À la lumière de cela, le Premier ministre Benjamin Netanyahu se trouve à la croisée des chemins. Au cours de l’année écoulée, il a donné la priorité aux considérations liées à sa survie politique plutôt qu’à la promotion des objectifs diplomatiques, sécuritaires et sociaux de l’État d’Israël. Cette fois, les choses pourraient être différentes. Une fenêtre d’opportunité unique s’ouvre pour créer un nouveau Moyen-Orient stable et uni, qui constituera le deuxième niveau des « Accords d’Abraham ». Ce niveau sera peuplé de nouveaux acteurs régionaux, menés par l’Arabie Saoudite, qui, avec l’infrastructure existante, fourniront à Israël une force et une sécurité accrues, sans parler d’une large légitimité internationale.

La retenue ne compromettra pas la sécurité

Dans une évaluation froide et calculée, la question se pose de savoir s’il est raisonnable de mettre en danger ces atouts, qui sont à notre portée, et d’insister au contraire sur des questions telles que le retour des Palestiniens au nord de la bande de Gaza ou même sur la nature des relations internationales. Force arabe qui gouvernera la bande de Gaza après la guerre (à condition qu’elle n’inclue en aucun cas le Hamas ou ses mandataires). La dépendance de Netanyahu à l’égard de ses partenaires de droite l’emporte-t-elle sur la création d’une nouvelle réalité, qui, entre autres, garantira son héritage, même si cela a un certain prix ? Et est-il essentiel de considérer la politique de dissuasion d’Israël comme une doctrine rigide qui ignore le contexte et les circonstances spécifiques ?

Lors de la guerre du Golfe Persique, Yitzhak Shamir, alors Premier ministre, a décidé de ne pas répondre aux attaques de missiles Scud irakiens. Shamir a bien compris que l’adhésion dogmatique à cette doctrine mettrait à rude épreuve le soutien arabe dans la large coalition que le président américain George HW Bush avait bâtie contre Saddam Hussein après l’invasion du Koweït par l’Irak, sapant ainsi l’unité.
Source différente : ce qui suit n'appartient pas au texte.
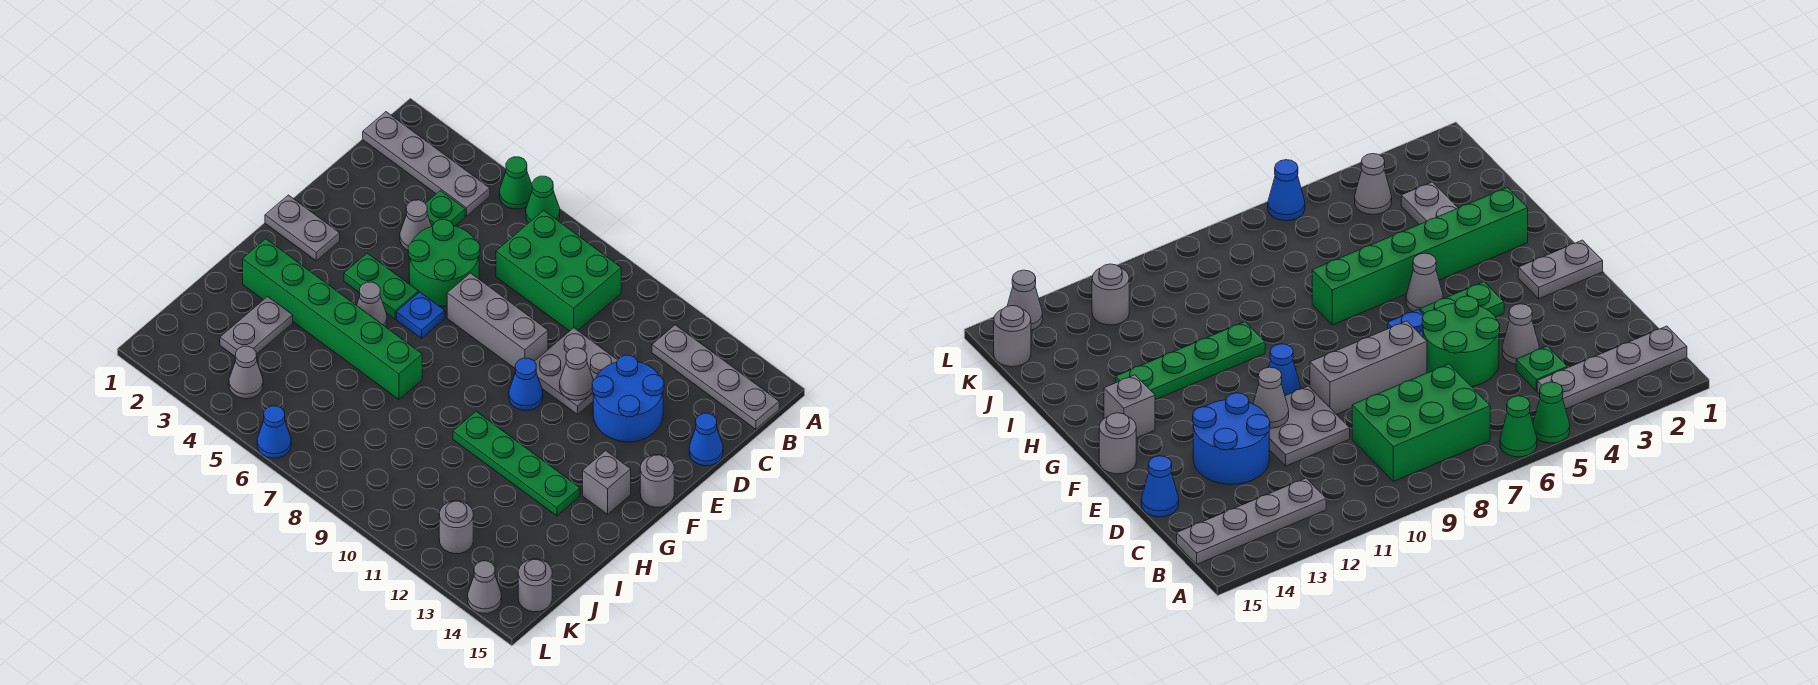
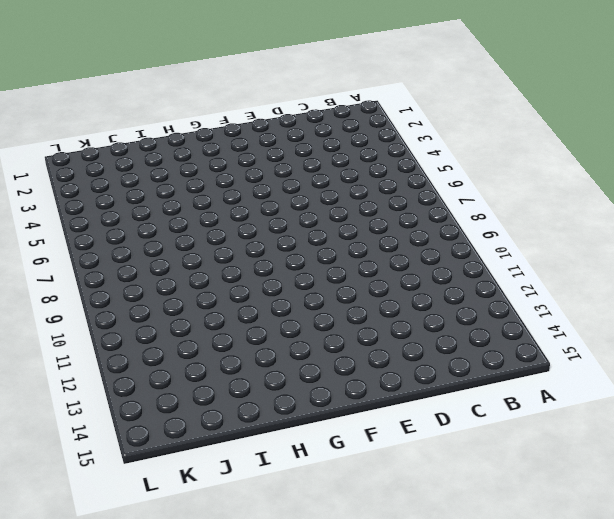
none -> green cone A5 level 1
none -> green cone A6 level 1
none -> grey plate B1:B4 level 1

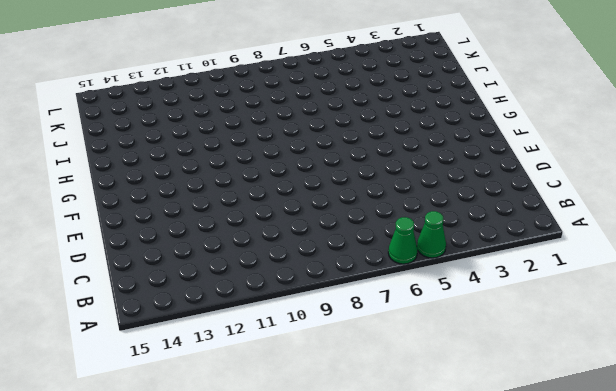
none -> grey plate B1:B4 level 1
none -> green brick B7:C9 level 1
none -> grey plate B12:B15 level 1

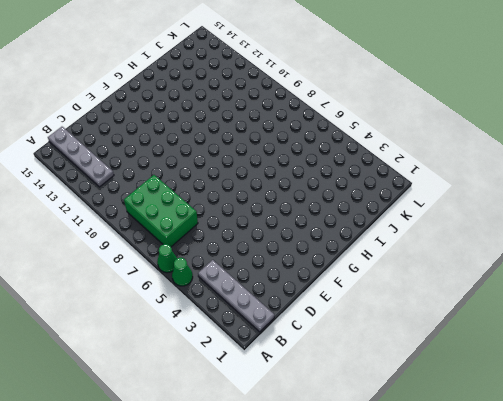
none -> green plate C4 level 1
none -> grey cone D4 level 1
none -> green round brick D5:E6 level 1

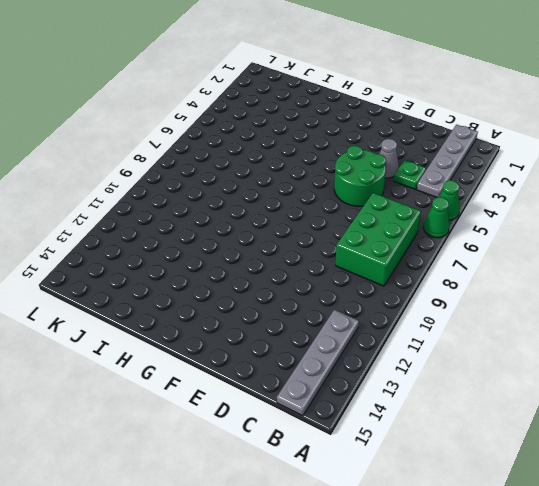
none -> grey plate D10:E11 level 1
none -> blue round brick D12:E13 level 1
none -> blue cone D15 level 1

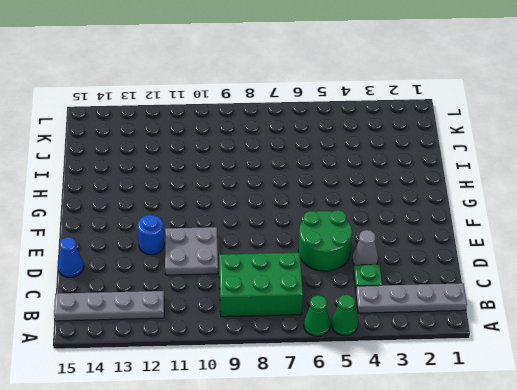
blue round brick E12 level 1 -> blue round brick D12:E13 level 1
none -> grey brick E7:E9 level 1
none -> grey plate F1:F2 level 1
none -> green plate F4:F5 level 1

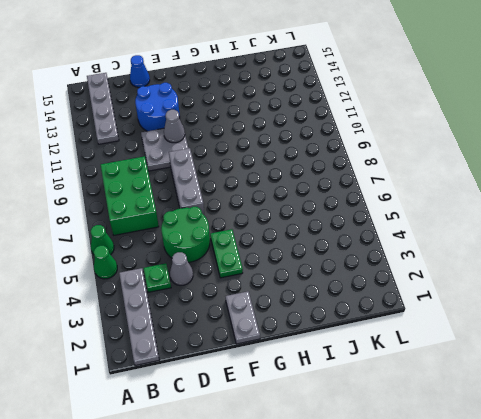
none -> blue plate F6 level 1
none -> blue cone F10 level 1
none -> grey round brick F15 level 1

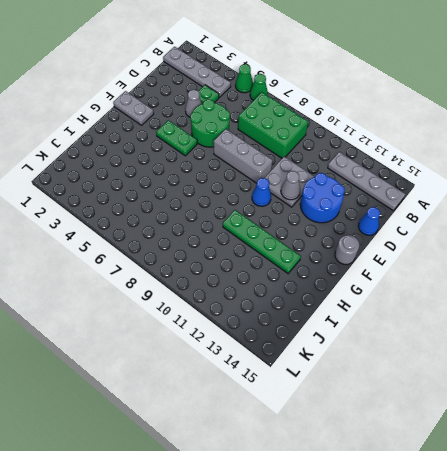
none -> blue plate F6 level 1
none -> grey cone G5 level 1
none -> grey brick G14 level 1

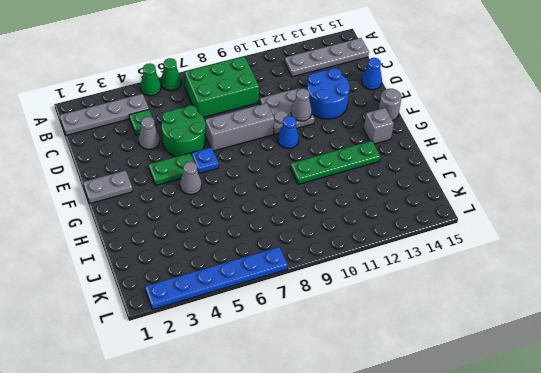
blue plate L2:L7 level 1 -> blue cone L6 level 1
none -> green brick H2:H7 level 1
none -> grey plate I3:J3 level 1
none -> grey cone K4 level 1

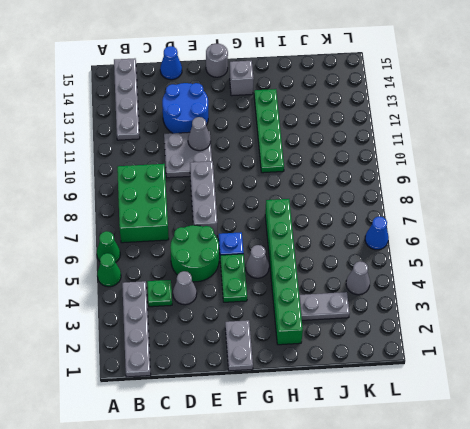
none -> blue cone F10 level 1
none -> grey round brick K12 level 1
none -> grey round brick K15 level 1

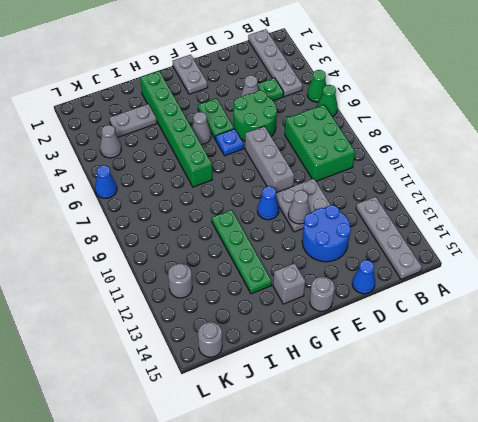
none -> grey cone L14 level 1

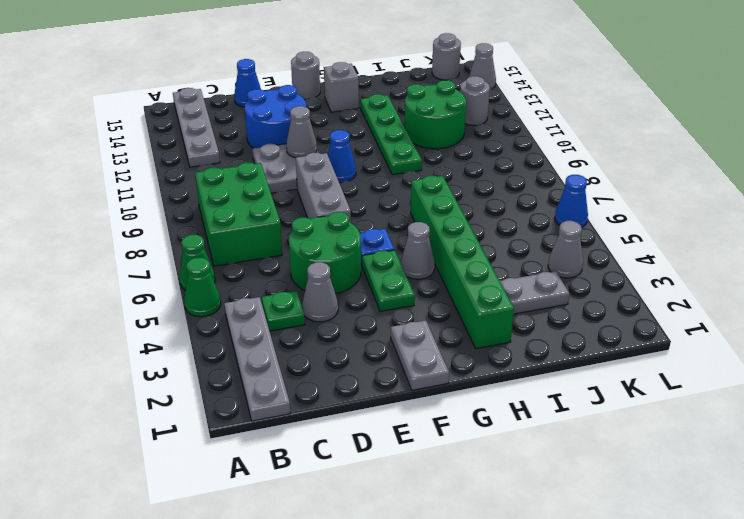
green round brick I11:J12 level 1 -> none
La politique de retenue d’Israël a-t-elle affecté sa doctrine de dissuasion ? Au contraire, l’abondance d’avantages et de subventions que le gouvernement américain et le Congrès ont accordés à Israël en raison de sa retenue constituaient une compensation significative pour son inaction, qui, si elle était effectivement mise en œuvre et conduisait à la dissolution de la coalition, aurait gravement porté atteinte à sa sécurité et à sa sécurité. statut international.

La conclusion est claire : à moins qu’Israël ne se contente d’une réponse contrôlée, prudente et limitée à l’attaque iranienne, le danger d’être entraîné dans un vortex violent et radical pourrait effacer et annuler ses succès dans la lutte contre la provocation iranienne, mettant ainsi en péril les relations diplomatiques et politiques. des avancées stratégiques à portée de main. Toute mesure allant au-delà d’une telle réponse pourrait compliquer les choses avec les Russes, qui renforcent actuellement leur emprise sur la région, et avec le régime vengeur des ayatollahs.